I have come to believe that many physicians are motivated at their core by the desire to put everything back together again, as if the world is our Humpty Dumpty. And I think that makes it really uncomfortable when someone is dying and we cannot fix it. And so we find ourselves fumbling our arsenal of facts and using rose-colored versions of reality to approach patient care. The truth is scary. Patients seem to be simultaneously demanding the facts and  good news.

When you spend your life jumping through hoops and pleasing everyone to get by, it becomes especially hard not to be able to give people what they want in these scenarios. What I have seen on the floors over the last few years have been a series of neurotic defense mechanisms as responses to these dilemmas: intellectualization, rationalization, frustration, circumvention.

But, the truth will set you free. (Typically right after it pisses you off.)

Because a funny thing happened when, twice during the interview season — once at a preliminary internal medicine program and again at my number one dermatology program — I was asked specifically what I had meant by, “the gnarly surface manifestations of disease.”

As if a wall had come crumbling down, I admitted to my interviewer what I had meant: “Well I sort of have always loved draining pus and cleaning things up and taking stuff out of where it doesn’t belong I looked up in each instance, horrified that I had overstepped the boundaries of professionalism and entered into the realm of creepy, only to find the interviewer smiling back at my honesty.

Perhaps my honesty during these encounters is inextricable from the fact that I am ranking them each number one. I felt like I could be my true self, and, quite frankly, I have grown tired of being in situations where I don’t feel this way.
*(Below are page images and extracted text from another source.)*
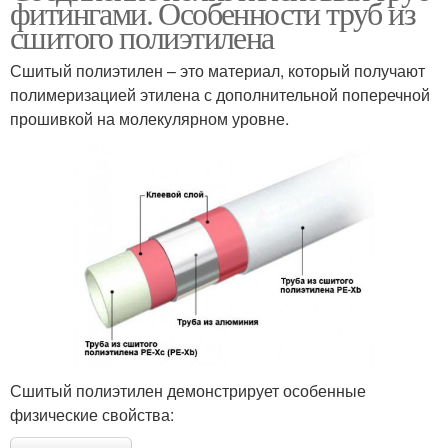
фитингами. Особенности труб из
сшитого полиэтилена
Сшитый полиэтилен – это материал, который получают
полимеризацией этилена с дополнительной поперечной
прошивкой на молекулярном уровне.
Сшитый полиэтилен демонстрирует особенные
физические свойства:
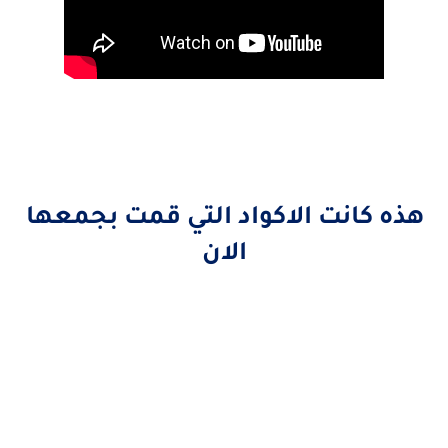
هذه كانت الاكواد التي قمت بجمعها
الان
So, while we’re on the subject, here are some more spades:

I’m really scared that I’ve spent too much of the last two years discovering who I am and how I flourish, and now I won’t be a good doctor because there are too many other things that I love doing.

Because being a good doctor is about putting your patients first, and this means reading journals in your spare time and staying up to date on the latest developments and seeing extra cases and taking your notes home with you  right?

I don’t feel like I’m professional (read: stoic, self-sacrificial, uni-dimensional) most of the time, at least not enough anymore to be a leader in dermatology.

I’m not sure where my career is headed, but I hope it’s not to places where — because of unfounded ideas about the way that I “should” be — I become afraid to be real.


Med School Tutors Editorial Note:  Sarah matched at her #1 dermatology residency choice — UCSF. Look out, “gnarly surface manifestations of disease.” Sarah Jane’s coming for you.